Comment by deegles

5 years ago

What if the document starts empty and syncing doesn't happen until everyone presses submit? Will it CRDTs produce a valid document? Yes. Will it make any sense? Who knows. I think that's what OP is getting at.

I read it as a question regarding OT vs. CRDTs, which I believe would produce similar results even under heavy concurrency. In terms of larger edits or refactors, you’d probably need to do something else, e.g. lock the document or section, unshare the document, use some sort of higher-level CRDT that ships your changes atomically and forces a manual merge on concurrent edits, etc. None of these necessarily require a central server, though they may require an active session between participants.

I should also note that even if you use regular merge, and the end state of a text document is a complete mess after a refactor + concurrent edits, there’s enough data in the tree to simply pull out any concurrent contributions. They could then be reapplied manually if needed. Perhaps the app could even notice this automatically and provide an optional UI for this process. Similarly, it would be possible for the concurrent editors to remove the refactor edits and thus “fork” their document.

  • My question was not meant to be OT versus CRDT. Rather, I am questioning expectations at that shared editing use case.

    Comparing to git (as others have done) is interesting. The expectation is any merge is manually tested by the user. Such that it is not just the git actions at play, but all support activity. That is, the user flow assumes all intermediate states are touched and verified by a user. Where this is skipped, things increase the risk of being broken. (Is why git bisect often fails projects that don't build every commit.)

    Same for games. Some machine gets to set the record straight as to what actually happened. Pretty much always. The faster the path to the authority for every edit, the higher chance of coherence.

    With hundreds of authorities, machine or not, this feels intractable.

    • I think CRDTs could compose nicely with a system that features a central authority or stronger semantics.
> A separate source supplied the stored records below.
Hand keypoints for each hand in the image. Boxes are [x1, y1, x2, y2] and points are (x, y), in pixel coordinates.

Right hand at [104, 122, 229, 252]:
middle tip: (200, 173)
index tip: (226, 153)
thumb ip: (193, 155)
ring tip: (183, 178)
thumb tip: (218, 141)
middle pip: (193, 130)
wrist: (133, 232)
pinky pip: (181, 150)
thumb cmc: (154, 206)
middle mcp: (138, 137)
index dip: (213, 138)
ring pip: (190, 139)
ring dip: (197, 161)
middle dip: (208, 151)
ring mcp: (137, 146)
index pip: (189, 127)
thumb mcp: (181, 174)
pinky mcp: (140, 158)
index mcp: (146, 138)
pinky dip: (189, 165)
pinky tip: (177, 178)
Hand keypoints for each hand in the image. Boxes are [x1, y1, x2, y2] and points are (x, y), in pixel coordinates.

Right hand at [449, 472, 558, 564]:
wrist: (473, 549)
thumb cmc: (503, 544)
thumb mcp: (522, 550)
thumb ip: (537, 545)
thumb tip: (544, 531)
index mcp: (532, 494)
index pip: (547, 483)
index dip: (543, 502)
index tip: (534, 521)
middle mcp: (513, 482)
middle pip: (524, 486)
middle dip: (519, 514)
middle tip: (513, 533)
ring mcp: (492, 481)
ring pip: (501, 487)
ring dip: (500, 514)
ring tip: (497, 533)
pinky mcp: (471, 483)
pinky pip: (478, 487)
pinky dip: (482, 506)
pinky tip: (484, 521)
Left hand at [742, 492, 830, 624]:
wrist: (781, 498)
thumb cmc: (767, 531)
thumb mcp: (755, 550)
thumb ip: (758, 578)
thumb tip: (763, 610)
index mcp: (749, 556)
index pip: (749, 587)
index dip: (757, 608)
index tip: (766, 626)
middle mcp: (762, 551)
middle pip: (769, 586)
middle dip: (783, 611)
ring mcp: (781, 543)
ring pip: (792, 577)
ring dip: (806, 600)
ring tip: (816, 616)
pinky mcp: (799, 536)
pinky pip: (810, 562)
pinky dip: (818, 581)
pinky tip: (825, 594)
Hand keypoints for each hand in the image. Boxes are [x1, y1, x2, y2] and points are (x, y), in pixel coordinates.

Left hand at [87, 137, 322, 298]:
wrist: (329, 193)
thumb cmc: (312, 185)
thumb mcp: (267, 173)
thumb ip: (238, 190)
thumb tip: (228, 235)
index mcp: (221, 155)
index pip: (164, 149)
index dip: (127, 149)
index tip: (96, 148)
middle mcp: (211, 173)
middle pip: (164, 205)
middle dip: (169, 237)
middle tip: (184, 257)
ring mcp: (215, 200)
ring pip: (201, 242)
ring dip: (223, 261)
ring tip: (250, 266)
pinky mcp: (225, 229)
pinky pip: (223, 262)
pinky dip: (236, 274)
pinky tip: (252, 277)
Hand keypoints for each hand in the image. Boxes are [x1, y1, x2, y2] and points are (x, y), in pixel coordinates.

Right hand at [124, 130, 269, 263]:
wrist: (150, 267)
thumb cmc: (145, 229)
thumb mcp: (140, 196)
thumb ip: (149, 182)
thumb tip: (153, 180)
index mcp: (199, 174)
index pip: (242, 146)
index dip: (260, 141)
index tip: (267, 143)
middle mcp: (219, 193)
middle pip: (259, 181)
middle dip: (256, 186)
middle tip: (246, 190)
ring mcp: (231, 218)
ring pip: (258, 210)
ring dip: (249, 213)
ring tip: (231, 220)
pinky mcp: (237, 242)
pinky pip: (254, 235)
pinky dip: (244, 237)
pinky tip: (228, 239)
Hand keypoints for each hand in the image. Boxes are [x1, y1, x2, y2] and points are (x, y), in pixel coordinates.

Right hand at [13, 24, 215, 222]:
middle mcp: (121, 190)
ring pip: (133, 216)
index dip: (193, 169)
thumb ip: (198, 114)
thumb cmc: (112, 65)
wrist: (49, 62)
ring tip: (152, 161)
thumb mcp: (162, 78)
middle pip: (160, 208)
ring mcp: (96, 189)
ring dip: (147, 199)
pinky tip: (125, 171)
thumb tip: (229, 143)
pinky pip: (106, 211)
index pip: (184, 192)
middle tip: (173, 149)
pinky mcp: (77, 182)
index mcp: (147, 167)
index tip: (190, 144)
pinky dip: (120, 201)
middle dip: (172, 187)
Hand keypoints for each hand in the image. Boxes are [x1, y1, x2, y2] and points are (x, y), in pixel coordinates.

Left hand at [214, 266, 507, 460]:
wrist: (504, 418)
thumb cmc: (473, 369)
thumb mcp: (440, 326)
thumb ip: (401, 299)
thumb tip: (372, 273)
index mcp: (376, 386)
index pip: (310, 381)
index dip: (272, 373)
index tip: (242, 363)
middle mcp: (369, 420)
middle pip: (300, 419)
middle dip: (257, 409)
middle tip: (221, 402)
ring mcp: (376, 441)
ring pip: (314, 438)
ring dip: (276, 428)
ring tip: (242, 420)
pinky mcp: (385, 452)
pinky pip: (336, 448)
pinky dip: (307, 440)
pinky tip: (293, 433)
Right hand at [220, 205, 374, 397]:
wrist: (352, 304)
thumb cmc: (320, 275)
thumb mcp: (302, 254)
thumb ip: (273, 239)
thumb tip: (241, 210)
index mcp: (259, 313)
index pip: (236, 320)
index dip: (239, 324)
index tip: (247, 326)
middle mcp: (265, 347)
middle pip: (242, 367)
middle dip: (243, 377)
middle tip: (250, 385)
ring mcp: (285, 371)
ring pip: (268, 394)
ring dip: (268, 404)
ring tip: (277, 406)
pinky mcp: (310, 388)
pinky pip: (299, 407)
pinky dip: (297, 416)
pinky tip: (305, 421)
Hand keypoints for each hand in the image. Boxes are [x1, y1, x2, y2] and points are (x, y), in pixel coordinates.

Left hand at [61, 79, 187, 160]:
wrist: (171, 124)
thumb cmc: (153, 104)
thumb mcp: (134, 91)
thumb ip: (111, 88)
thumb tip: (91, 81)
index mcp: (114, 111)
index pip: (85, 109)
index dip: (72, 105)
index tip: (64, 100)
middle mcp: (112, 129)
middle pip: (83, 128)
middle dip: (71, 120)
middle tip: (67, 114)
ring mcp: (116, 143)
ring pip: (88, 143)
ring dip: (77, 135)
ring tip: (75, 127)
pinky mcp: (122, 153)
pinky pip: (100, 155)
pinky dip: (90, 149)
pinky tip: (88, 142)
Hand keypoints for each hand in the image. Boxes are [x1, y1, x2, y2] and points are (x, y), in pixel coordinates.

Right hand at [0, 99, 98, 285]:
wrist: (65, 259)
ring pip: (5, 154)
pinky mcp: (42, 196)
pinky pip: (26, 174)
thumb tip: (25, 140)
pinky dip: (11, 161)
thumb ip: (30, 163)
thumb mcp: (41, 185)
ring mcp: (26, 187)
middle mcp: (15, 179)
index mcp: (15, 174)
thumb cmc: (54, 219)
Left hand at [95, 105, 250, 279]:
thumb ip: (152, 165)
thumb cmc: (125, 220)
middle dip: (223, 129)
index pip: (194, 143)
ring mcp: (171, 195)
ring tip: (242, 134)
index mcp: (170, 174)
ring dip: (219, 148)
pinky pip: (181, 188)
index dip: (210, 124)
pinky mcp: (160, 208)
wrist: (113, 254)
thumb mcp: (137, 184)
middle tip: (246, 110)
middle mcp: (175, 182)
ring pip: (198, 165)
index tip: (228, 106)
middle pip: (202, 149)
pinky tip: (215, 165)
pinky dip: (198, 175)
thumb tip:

For example, you could imagine a sequence of vector clocks, each a superset of the last, stored in a separate data structure (and maybe hosted in a central location) that serves as the "main branch". The CRDT part would work as before, but any attempt to "commit" a vector clock that's concurrent with the top of "main" would be rejected. As in your example, every commit would be vetted by a human, and you'd get the best of both worlds.

      (But I think this would be unnecessary for most instances of real-time collaboration, since people tend to own and edit small portions of a document instead of jumping around and making drastic revisions all over the place. In fact, it should be very rare for two changes to actually be concurrent, unless an offline version of a document is being merged in. I would agree that "100 people editing the same document offline and merging periodically" is a less than ideal use of CRDTs, but I think they could offer many benefits even in this scenario, especially if paired with a central ledger as described above.)